[Directions]: When you copy the data, keep every word exactly as it is and leave the pictures out.

Keypoint coordinate data:
::::
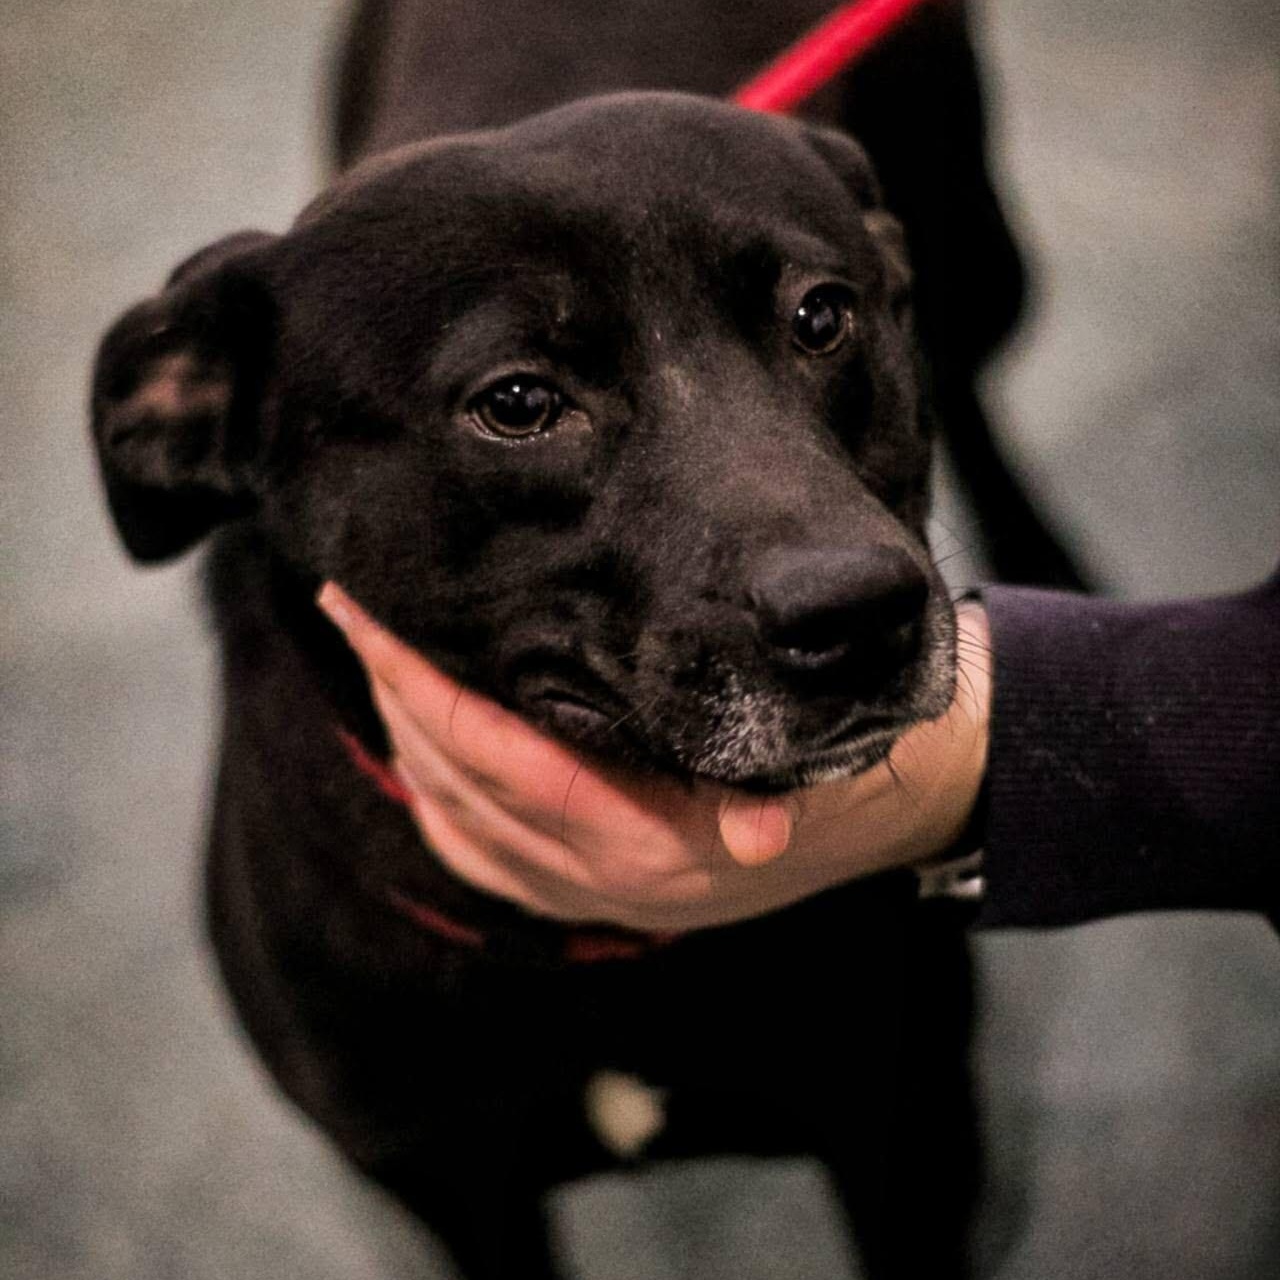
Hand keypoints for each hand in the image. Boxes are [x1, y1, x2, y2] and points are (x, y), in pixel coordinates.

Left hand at [318, 583, 991, 931]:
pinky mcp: (594, 894)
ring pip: (461, 823)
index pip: (510, 767)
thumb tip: (753, 836)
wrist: (890, 812)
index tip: (370, 617)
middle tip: (353, 612)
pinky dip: (439, 800)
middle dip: (398, 696)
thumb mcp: (824, 766)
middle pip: (464, 788)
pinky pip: (483, 860)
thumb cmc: (851, 759)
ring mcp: (596, 897)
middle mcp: (611, 885)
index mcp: (659, 851)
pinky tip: (418, 753)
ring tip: (378, 662)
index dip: (428, 692)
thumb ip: (775, 793)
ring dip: (409, 741)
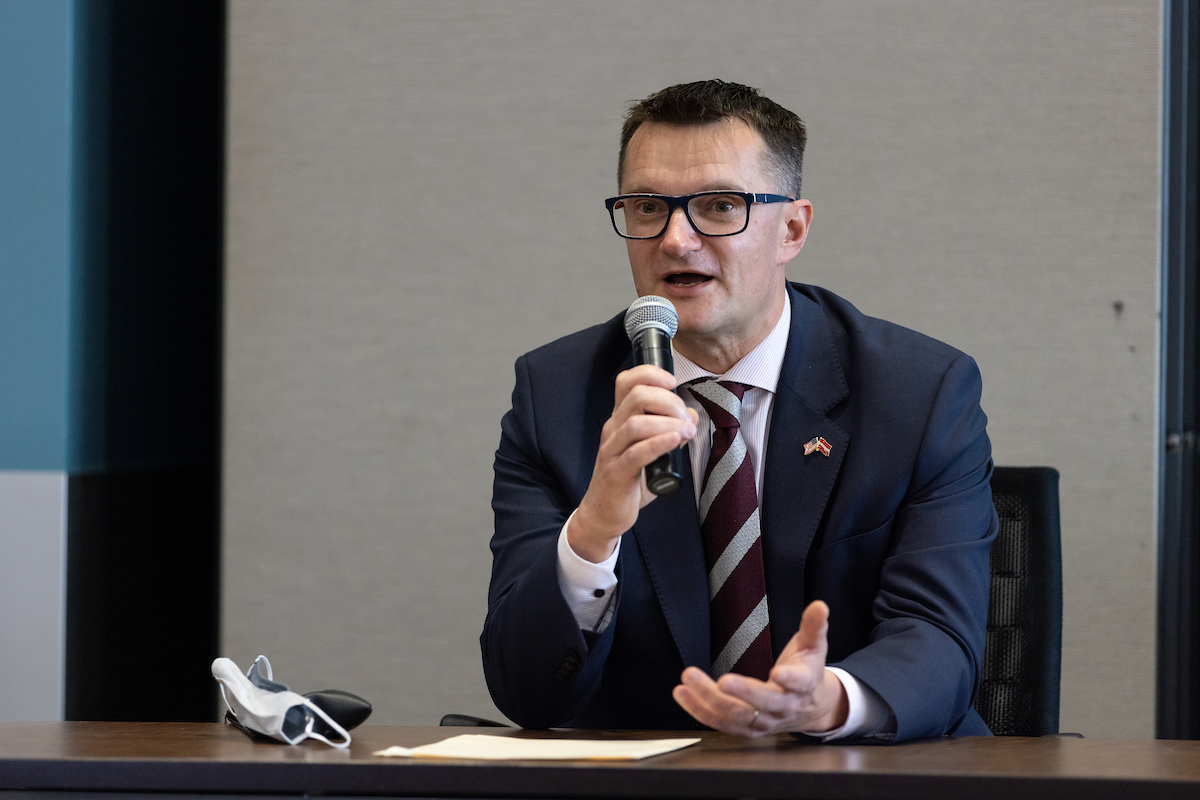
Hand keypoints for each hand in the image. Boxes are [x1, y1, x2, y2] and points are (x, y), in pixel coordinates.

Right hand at [568, 364, 697, 562]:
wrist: (604, 513)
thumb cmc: (628, 480)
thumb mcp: (649, 451)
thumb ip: (669, 431)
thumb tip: (690, 417)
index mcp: (620, 419)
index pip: (626, 381)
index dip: (650, 374)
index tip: (672, 382)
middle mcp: (613, 429)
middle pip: (637, 396)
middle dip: (668, 401)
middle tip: (686, 418)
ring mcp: (612, 450)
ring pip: (637, 423)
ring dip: (668, 423)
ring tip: (686, 433)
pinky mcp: (616, 472)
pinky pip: (637, 453)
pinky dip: (659, 443)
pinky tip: (675, 441)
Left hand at [672, 601, 848, 736]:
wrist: (811, 707)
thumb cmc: (807, 670)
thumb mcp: (814, 646)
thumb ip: (814, 626)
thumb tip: (819, 605)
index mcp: (803, 684)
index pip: (798, 683)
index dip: (790, 679)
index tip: (778, 672)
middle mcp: (784, 707)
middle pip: (763, 703)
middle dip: (742, 692)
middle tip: (721, 681)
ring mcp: (765, 721)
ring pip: (737, 715)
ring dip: (710, 700)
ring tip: (688, 680)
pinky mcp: (748, 728)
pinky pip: (722, 723)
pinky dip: (700, 711)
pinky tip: (682, 694)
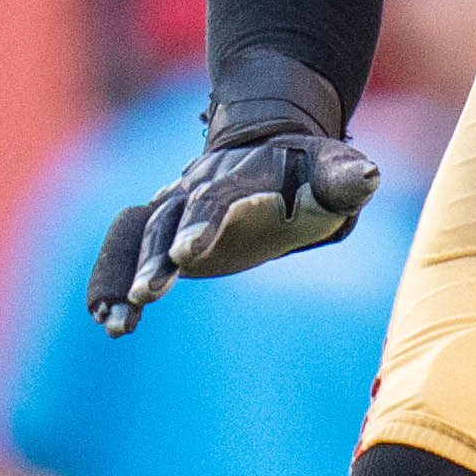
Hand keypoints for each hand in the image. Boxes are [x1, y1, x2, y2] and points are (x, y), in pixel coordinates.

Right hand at [86, 63, 380, 334]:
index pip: (215, 200)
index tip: (187, 255)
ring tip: (119, 321)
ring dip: (126, 275)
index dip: (202, 225)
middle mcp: (196, 189)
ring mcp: (175, 208)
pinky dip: (110, 278)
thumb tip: (367, 177)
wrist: (271, 154)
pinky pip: (125, 248)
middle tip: (148, 293)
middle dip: (156, 255)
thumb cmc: (310, 172)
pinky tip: (108, 318)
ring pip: (140, 235)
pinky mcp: (164, 231)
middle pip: (168, 219)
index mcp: (238, 176)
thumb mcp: (333, 170)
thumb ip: (345, 176)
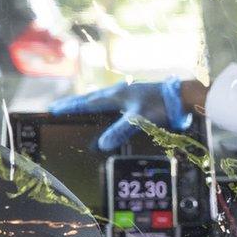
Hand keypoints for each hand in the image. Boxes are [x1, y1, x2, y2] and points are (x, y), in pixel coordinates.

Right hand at [48, 77, 190, 150]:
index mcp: (116, 95)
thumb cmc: (162, 106)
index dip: (70, 107)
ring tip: (78, 109)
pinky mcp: (138, 100)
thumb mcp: (139, 120)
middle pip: (91, 98)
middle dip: (74, 103)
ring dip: (89, 104)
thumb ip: (120, 131)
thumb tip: (102, 144)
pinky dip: (105, 108)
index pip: (87, 102)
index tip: (53, 110)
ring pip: (102, 99)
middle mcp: (120, 92)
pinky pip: (114, 103)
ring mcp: (129, 95)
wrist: (183, 98)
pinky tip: (107, 113)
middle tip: (58, 107)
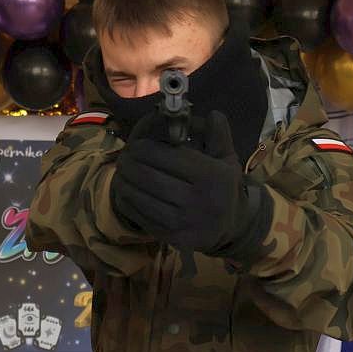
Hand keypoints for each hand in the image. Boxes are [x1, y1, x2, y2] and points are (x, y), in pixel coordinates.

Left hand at [111, 110, 269, 256]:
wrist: (231, 228)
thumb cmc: (224, 187)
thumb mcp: (227, 159)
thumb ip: (219, 135)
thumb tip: (212, 113)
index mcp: (211, 176)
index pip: (166, 156)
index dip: (144, 147)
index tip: (136, 144)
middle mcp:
::::
[Reply]:
Hand keypoints for each hand in the image. Boxes are [x1, y1, x2, y2] and points are (x, y), in pixel coordinates.

Left hand at [318, 583, 991, 931]:
pinky mcp: (594, 894)
ring pip: (461, 823)
index pip: (510, 767)
thumb tip: (753, 836)
wrist: (890, 812)
index tip: (370, 617)
middle tip: (353, 612)
pinky dip: (439, 800)
middle dip: (398, 696)
thumb mcp: (824, 766)
middle pip: (464, 788)
pinky pip: (483, 860)
thumb cmc: (851, 759)
ring mcp: (596, 897)
middle mcp: (611, 885)
index mcp: (659, 851)
pinky tip: (418, 753)
ring tip: (378, 662)
index dip: (428, 692)
thumb ip: (775, 793)
ring dip: (409, 741)
Hand keypoints for each hand in the image. Boxes are [x1, y1, x2, y2] and points are (x, y), in pixel coordinates.

Right hand at [568, 364, 697, 562]:
wrist: (604, 513)
thumb cmc: (628, 480)
thumb mcp: (649, 451)
thumb ip: (669, 431)
thumb tip: (690, 417)
index mcp: (620, 419)
index pip: (626, 381)
index dip: (650, 374)
index tip: (672, 382)
middle mcp: (613, 429)
middle pip: (637, 396)
middle dip: (668, 401)
middle tip: (686, 418)
ring mcp: (612, 450)
ring pip: (637, 423)
ring dip: (668, 423)
ring tip: (686, 433)
pinky mcp: (616, 472)
pinky pip: (637, 453)
pinky dip: (659, 443)
pinky tip: (675, 441)
Left hand at [672, 601, 848, 736]:
wrist: (811, 707)
thumb cmc: (807, 670)
thumb mcp: (814, 646)
thumb ip: (814, 626)
thumb tip: (819, 605)
index mcp: (803, 684)
index pip: (798, 683)
index dip: (790, 679)
index tip: (778, 672)
middle mcp: (784, 707)
middle pip: (763, 703)
middle dip: (742, 692)
middle tip: (721, 681)
ring mcp: (765, 721)
ring pip: (737, 715)
ring dip: (710, 700)
ring tip: (688, 680)
pinky mcp: (748, 728)
pinky pip: (722, 723)
pinky dip: (700, 711)
pinky tip: (682, 694)
Hand keypoints for each hand in the image. Boxes are [x1, y1, x2, y2] and points are (x, y), in pixel coordinates.

Right hand at [86, 63, 380, 334]:
index pip: (215, 200)
index tip: (187, 255)
ring tip: (119, 321)
ring dip: (126, 275)
index dip: (202, 225)
middle mcp: (196, 189)
ring mcp: (175, 208)
pinky dip: (110, 278)
thumb tip: (367, 177)
wrist: (271, 154)
pinky pip: (125, 248)
middle tip: (148, 293)
middle dip: (156, 255)
thumb cmc: (310, 172)
pinky tip: (108, 318)
ring pip: (140, 235)
pinky mcp: (164, 231)
middle pip: (168, 219)
index mcp: (238, 176)
thumb mcp: (333, 170)
thumb ip: (345, 176)
Hand keypoints for each hand in the image. Boxes are [x1, y1, x2, y2] and points are (x, y), in pixel coordinates.

Right hand at [48, 77, 190, 150]:
index mcp: (116, 95)
thumb cmc: (162, 106)
index dip: (70, 107)
ring tip: (78, 109)
pinky mcp: (138, 100)
thumb mcp: (139, 120)
middle pip: (91, 98)
middle dip: (74, 103)
ring dip: (89, 104)
thumb ip: (120, 131)
thumb tip: (102, 144)
pinky dip: (105, 108)
index pip: (87, 102)
index tip: (53, 110)
ring pip: (102, 99)
middle mcp: (120, 92)
pinky pip: (114, 103)
ring mcp: (129, 95)
wrist: (183, 98)
pinky tip: (107, 113)
middle tip: (58, 107)
Hand keypoints for each hand in the image. Boxes are [x1, y1, x2, y2] and points are (x, y), in pixel coordinates.

Left hand at [111, 110, 269, 256]:
wrist: (231, 228)
thumb cmc: (224, 187)
thumb mcp: (227, 159)
thumb ip: (219, 135)
thumb tip: (212, 113)
index mcp: (211, 176)
index pip: (166, 156)
index dip: (144, 147)
index tip: (136, 144)
middle mcp:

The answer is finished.